[DATA TO EXAMINE]
■ ■ ■ ■

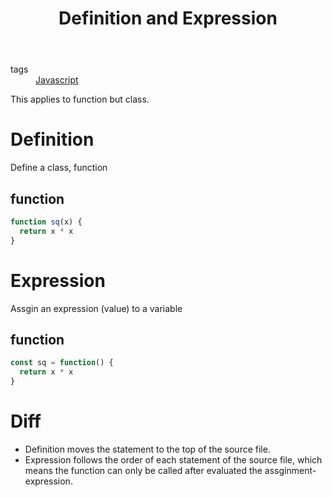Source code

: #+title: Definition and Expression
#+ROAM_TAGS: Javascript

- tags :: [[file:20210327205115-javascript.org][Javascript]]

This applies to function but class.

* Definition

  Define a class, function 

** function
#+begin_src js
function sq(x) {
  return x * x
}
#+end_src

* Expression

  Assgin an expression (value) to a variable

** function
#+begin_src js
const sq = function() {
  return x * x
}
#+end_src

* Diff

- Definition moves the statement to the top of the source file.
- Expression follows the order of each statement of the source file, which means the function can only be called after evaluated the assginment-expression.
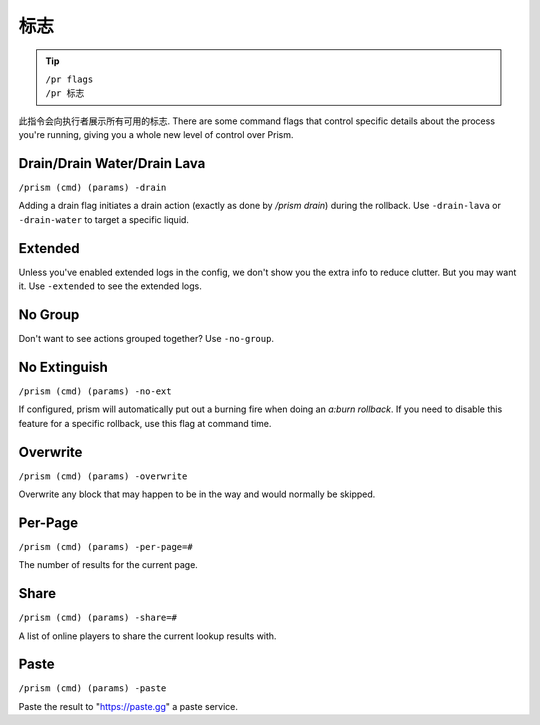 #####
标志
#####

.. tip::

  | ``/pr flags``
  | ``/pr 标志``

此指令会向执行者展示所有可用的标志. There are some command flags that control specific details about the process you're running, giving you a whole new level of control over Prism.

Drain/Drain Water/Drain Lava
^^^^^^^^^^^^^^^^^^^^^^^^^^^^
``/prism (cmd) (params) -drain``

Adding a drain flag initiates a drain action (exactly as done by `/prism drain`) during the rollback. Use ``-drain-lava`` or ``-drain-water`` to target a specific liquid.

Extended
^^^^^^^^

Unless you've enabled extended logs in the config, we don't show you the extra info to reduce clutter.
But you may want it.
Use ``-extended`` to see the extended logs.

.. image:: ../_images/prism_extended_display.png
   :width: 600
   :alt: Prism Extended Display.

No Group
^^^^^^^^

Don't want to see actions grouped together?
Use ``-no-group``.

No Extinguish
^^^^^^^^^^^^^

``/prism (cmd) (params) -no-ext``

If configured, prism will automatically put out a burning fire when doing an `a:burn rollback`. If you need to disable this feature for a specific rollback, use this flag at command time.

Overwrite
^^^^^^^^^

``/prism (cmd) (params) -overwrite``

Overwrite any block that may happen to be in the way and would normally be skipped.

Per-Page
^^^^^^^^

``/prism (cmd) (params) -per-page=#``

The number of results for the current page.

Share
^^^^^

``/prism (cmd) (params) -share=#``

A list of online players to share the current lookup results with.

Paste
^^^^^

``/prism (cmd) (params) -paste``

Paste the result to "https://paste.gg" a paste service.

■ ■ ■ ■

[THE PROBLEM] Transcribe each line above verbatim, with the pictures left out.

[PROBLEM SOLUTION]
Source code

: #+title: Definition and Expression
#+ROAM_TAGS: Javascript

- tags :: [[file:20210327205115-javascript.org][Javascript]]

This applies to function but class.

* Definition

  Define a class, function 

** function
#+begin_src js
function sq(x) {
  return x * x
}
#+end_src

* Expression

  Assgin an expression (value) to a variable

** function
#+begin_src js
const sq = function() {
  return x * x
}
#+end_src

* Diff

- Definition moves the statement to the top of the source file.
- Expression follows the order of each statement of the source file, which means the function can only be called after evaluated the assginment-expression.
 #####
标志
#####

.. tip::

  | ``/pr flags``
  | ``/pr 标志``

此指令会向执行者展示所有可用的标志. There are some command flags that control specific details about the process you're running, giving you a whole new level of control over Prism.

Drain/Drain Water/Drain Lava
^^^^^^^^^^^^^^^^^^^^^^^^^^^^
``/prism (cmd) (params) -drain``

Adding a drain flag initiates a drain action (exactly as done by `/prism drain`) during the rollback. Use ``-drain-lava`` or ``-drain-water`` to target a specific liquid.

Extended
^^^^^^^^

Unless you've enabled extended logs in the config, we don't show you the extra info to reduce clutter.
But you may want it.
Use ``-extended`` to see the extended logs.

.. image:: ../_images/prism_extended_display.png
   :width: 600
   :alt: Prism Extended Display.

No Group
^^^^^^^^

Don't want to see actions grouped together?
Use ``-no-group``.

No Extinguish
^^^^^^^^^^^^^

``/prism (cmd) (params) -no-ext``

If configured, prism will automatically put out a burning fire when doing an `a:burn rollback`. If you need to disable this feature for a specific rollback, use this flag at command time.

Overwrite
^^^^^^^^^

``/prism (cmd) (params) -overwrite``

Overwrite any block that may happen to be in the way and would normally be skipped.

Per-Page
^^^^^^^^

``/prism (cmd) (params) -per-page=#``

The number of results for the current page.

Share
^^^^^

``/prism (cmd) (params) -share=#``

A list of online players to share the current lookup results with.

Paste
^^^^^

``/prism (cmd) (params) -paste``

Paste the result to "https://paste.gg" a paste service.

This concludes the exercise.